11 julio, 2020

Banderas del hambre


En julio han aumentado las banderas. No las rojas y blancas de Fiestas Patrias, sino las blancas del hambre. Descoloridas, percudidas, raídas, los trapos blanco humo apenas se mueven en esta Lima sin vientos, sin lluvia y sin alimentos para los más pobres.

La pandemia no solo ha destrozado la salud miles de familias. También amenaza con liquidarlas por hambre. Según Naciones Unidas, el PBI de América Latina caerá 9.1% y el del Perú pasará los dos dígitos. Estamos en el primer tramo de la mayor recesión económica de los últimos 100 años. Lo peor está por venir.

Al final del año, 45 millones de personas en la región caerán en pobreza. El desempleo que estaba en 8.1% pasará a 13.5%.  Es decir, sumaremos 44 millones de desempleados. La pandemia y la pobreza agravarán la desigualdad.
No es la primera vez que esto sucede en el Perú. Temporadas de hambre hemos tenido siempre. Incluso antes de la pandemia, en la periferia de Lima, en la sierra y la selva, miles de familias padecían de subalimentación. 

Los estómagos crujientes espolonean la imaginación. Los que están en el fondo de la escala social ni siquiera pueden activar un comedor popular. Recurren a un recurso más sencillo y directo: la olla común. 

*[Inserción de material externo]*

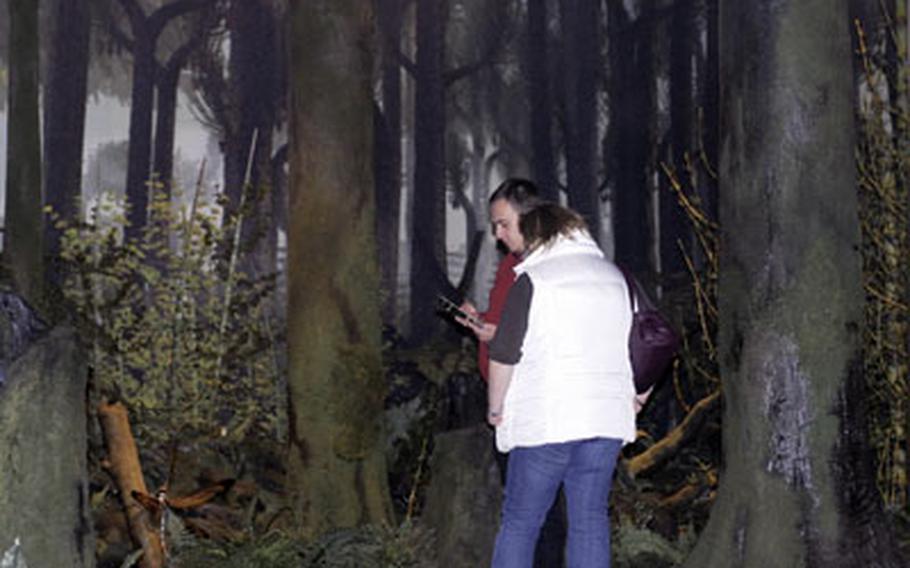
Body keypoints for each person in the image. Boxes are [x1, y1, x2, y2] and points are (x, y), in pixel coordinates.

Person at [486, 203, 637, 568]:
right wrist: (636, 395)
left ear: (539, 236)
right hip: (603, 423)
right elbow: (640, 344)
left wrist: (496, 408)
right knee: (589, 523)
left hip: (547, 422)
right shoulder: (614, 277)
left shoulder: (534, 280)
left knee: (521, 524)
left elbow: (503, 354)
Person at [457, 179, 566, 568]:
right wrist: (480, 322)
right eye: (495, 226)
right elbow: (504, 323)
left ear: (530, 216)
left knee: (538, 515)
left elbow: (543, 337)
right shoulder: (510, 265)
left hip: (531, 405)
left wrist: (495, 334)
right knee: (522, 510)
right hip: (506, 406)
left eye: (504, 224)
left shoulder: (547, 268)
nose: (498, 235)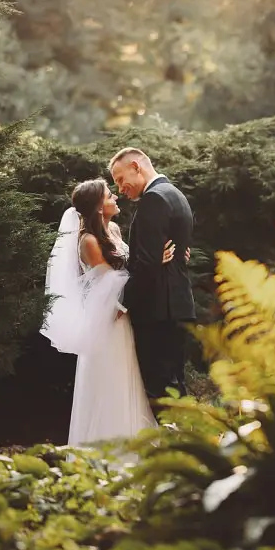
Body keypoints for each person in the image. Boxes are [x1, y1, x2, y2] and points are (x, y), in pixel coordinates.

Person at [40, 178, 182, 446]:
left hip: (124, 318)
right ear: (97, 207)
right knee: (111, 384)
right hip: (108, 323)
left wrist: (158, 261)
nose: (115, 197)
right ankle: (109, 451)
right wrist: (152, 266)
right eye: (108, 195)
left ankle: (136, 443)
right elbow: (110, 287)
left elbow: (132, 268)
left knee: (132, 379)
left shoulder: (114, 230)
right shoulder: (89, 241)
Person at [107, 147, 197, 411]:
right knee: (175, 386)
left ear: (136, 166)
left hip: (159, 311)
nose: (121, 189)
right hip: (176, 306)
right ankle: (189, 445)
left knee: (161, 392)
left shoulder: (154, 199)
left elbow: (146, 264)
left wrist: (121, 303)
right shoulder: (175, 194)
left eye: (121, 179)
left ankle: (178, 448)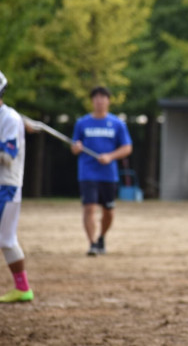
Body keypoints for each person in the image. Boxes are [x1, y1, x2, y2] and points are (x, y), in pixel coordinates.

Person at [0, 69, 34, 303]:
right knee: (6, 240)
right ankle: (22, 288)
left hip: (5, 187)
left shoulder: (10, 119)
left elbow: (7, 156)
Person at [71, 86, 132, 256]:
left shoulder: (117, 124)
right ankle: (92, 244)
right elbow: (74, 148)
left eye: (102, 98)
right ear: (92, 101)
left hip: (108, 174)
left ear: (108, 101)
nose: (99, 101)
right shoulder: (82, 123)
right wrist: (77, 147)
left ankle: (101, 237)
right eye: (96, 98)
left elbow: (127, 148)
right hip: (87, 172)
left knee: (109, 211)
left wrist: (110, 156)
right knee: (89, 208)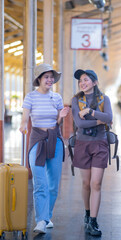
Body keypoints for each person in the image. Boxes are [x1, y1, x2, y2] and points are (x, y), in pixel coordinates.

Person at [19, 63, 69, 234]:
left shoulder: (57, 98)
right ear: (39, 79)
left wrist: (61, 116)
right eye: (46, 77)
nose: (50, 80)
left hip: (55, 139)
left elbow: (58, 122)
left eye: (52, 77)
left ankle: (47, 216)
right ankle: (41, 220)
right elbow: (25, 117)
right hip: (37, 140)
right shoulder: (30, 97)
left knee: (53, 184)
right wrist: (23, 125)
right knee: (40, 182)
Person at [71, 69, 113, 236]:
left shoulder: (105, 99)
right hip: (83, 144)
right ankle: (87, 214)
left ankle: (93, 222)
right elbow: (79, 124)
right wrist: (98, 120)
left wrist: (90, 112)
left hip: (100, 144)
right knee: (86, 184)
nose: (83, 83)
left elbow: (109, 117)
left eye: (86, 79)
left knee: (96, 183)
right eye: (81, 80)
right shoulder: (76, 100)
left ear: (94, 82)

Como las banderas blancas, las ollas comunes se multiplican en la periferia de Lima. No hay gas ni querosene para cocinar. Se cocina a leña o con pequeños restos de madera vieja de algún objeto inservible que se encuentra en cualquier parte. 

Avena en las mañanas para el desayuno. Arroz, menestras y torrejas de verduras para el almuerzo. Los niños y los ancianos primero. Los mayores, si alcanza.

La Organización de las Naciones Unidas para la Alimentación y la Agricultura (FAO) cree que al final del año América Latina podría tener cerca de 90 millones de pobres. Si esto se cumple la crisis sanitaria podría convertirse en crisis alimentaria.

Atender la emergencia alimentaria es una prioridad. Los organismos internacionales recomiendan un Bono contra el Hambre por un periodo de seis meses. Atender a la población en pobreza extrema y mayor de 65 años en la región demandaría un costo de 23,500 millones de dólares.

El paquete debiera considerar, además, ayuda financiera a los productores de alimentos y a la agricultura familiar, que hasta ahora han resistido el embate de la pandemia al mantener estable la cadena de suministro de alimentos. El problema no es la producción de alimentos, sino el acceso a ellos. Sin trabajo, no hay plata para comer. 

“Hambre de Dios, sí; hambre de pan, no”. La frase de Juan Pablo II cuando visitó nuestro país recobra hoy su vigorosa sonoridad a demanda.

Las ollas comunes pueden ser un poderoso aliado en evitar que el hambre siga golpeando. Habría que organizar no su conformación, sino su reconocimiento. Convertirlos en núcleos ejecutores para que sean sujetos de ayuda económica directa sin pasar por la burocracia municipal, que no ha podido cumplir con eficiencia la entrega de canastas. La experiencia logística del Banco de Alimentos también puede ayudar.

En estas condiciones llegaremos a las elecciones generales del próximo año. Votaremos los sobrevivientes; con el estómago vacío y la cabeza caliente. El Bicentenario no será de celebración, sino de reconstrucción. Tendremos que reconstruir el cuerpo y el alma nacional.

Quienquiera que gane no tendrá tiempo ni de sentarse en la silla dorada. Tendrá que llegar con el plan de reactivación bajo el brazo. Se requiere, por tanto, no un gobierno que llegue a aprender, sino a implementar lo que sabe. A Palacio no se llega a descubrir los problemas, sino a resolverlos.